Don't measure things that do not affect the goal. That confuses people and wastes time. Don't be fooled though: Something as important as customer satisfaction can affect marketing, sales, cash flow (if accounts receivable is an issue) and other important subgoals.

Try to support two or three visionary goals (in ABC's case, revenue growth and profit) with two or three departmental goals and measurements. Build a spreadsheet and track progress toward those goals.

Step 4: Meet and share

Establish monthly meetings for upper management and departmental management (and even, as we suggested in one column, the entire staff) to share the goals, measurements and results.

Break it down to the lowest level to give every individual responsibility for goals that support the next level up, which ultimately ends with the company vision.

Ah, but what's in it for your employees? Why would they take the time and make the effort to do this? The truth is, superstars want to show how well they perform, and weak players don't. So it's important that you don't ignore the final step.

Step 5: Act!

Admitting failure to meet agreed-upon goals can be painful and often results in behavioral change, but consistent failure requires action. What's the ultimate accountability action?
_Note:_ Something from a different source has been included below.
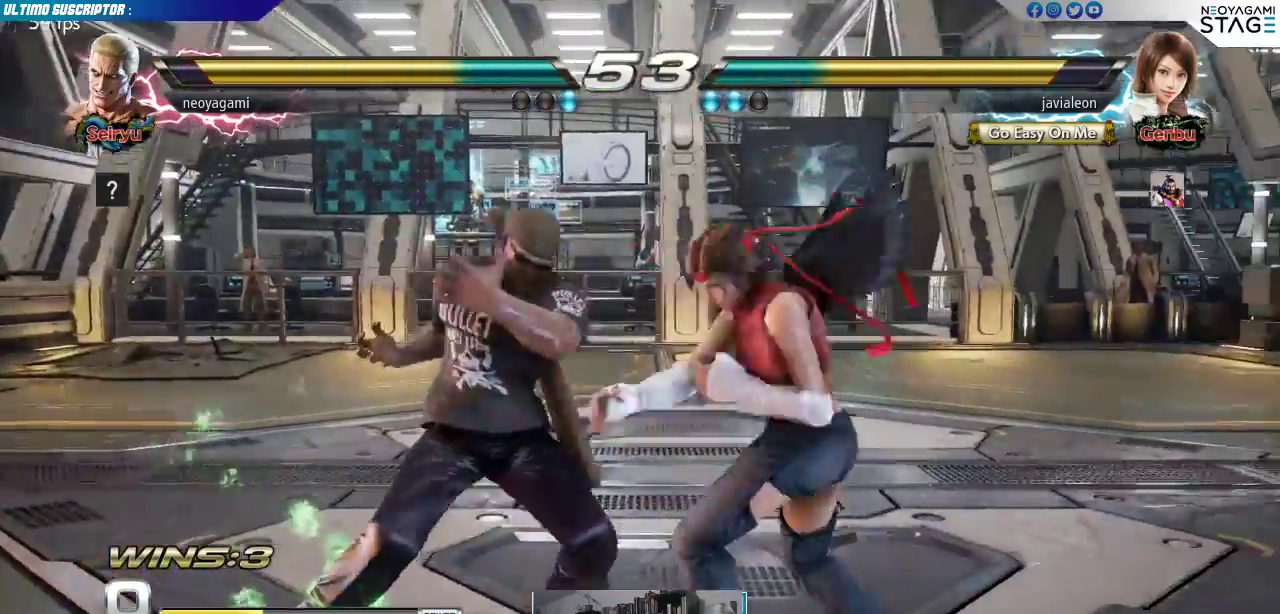
{"dt_ms": 500, "buttons": [], "left_stick": "left"}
Probably firing someone.

On the flip side, if the metrics prove that your superstars continually meet their milestones, celebrate that. Celebration can be as simple as recognition, a powerful and underrated tool. Reward is not always necessary.

Sometimes goals cannot be met. Modifying a goal isn't the best option, but if you and your team agree a goal is unattainable, lower the bar a bit so the goal remains admirable but not outrageous. That's better than keeping the bar unreachable and having your team give up halfway through.

So there you have your road map. The next step, implementation, is up to you.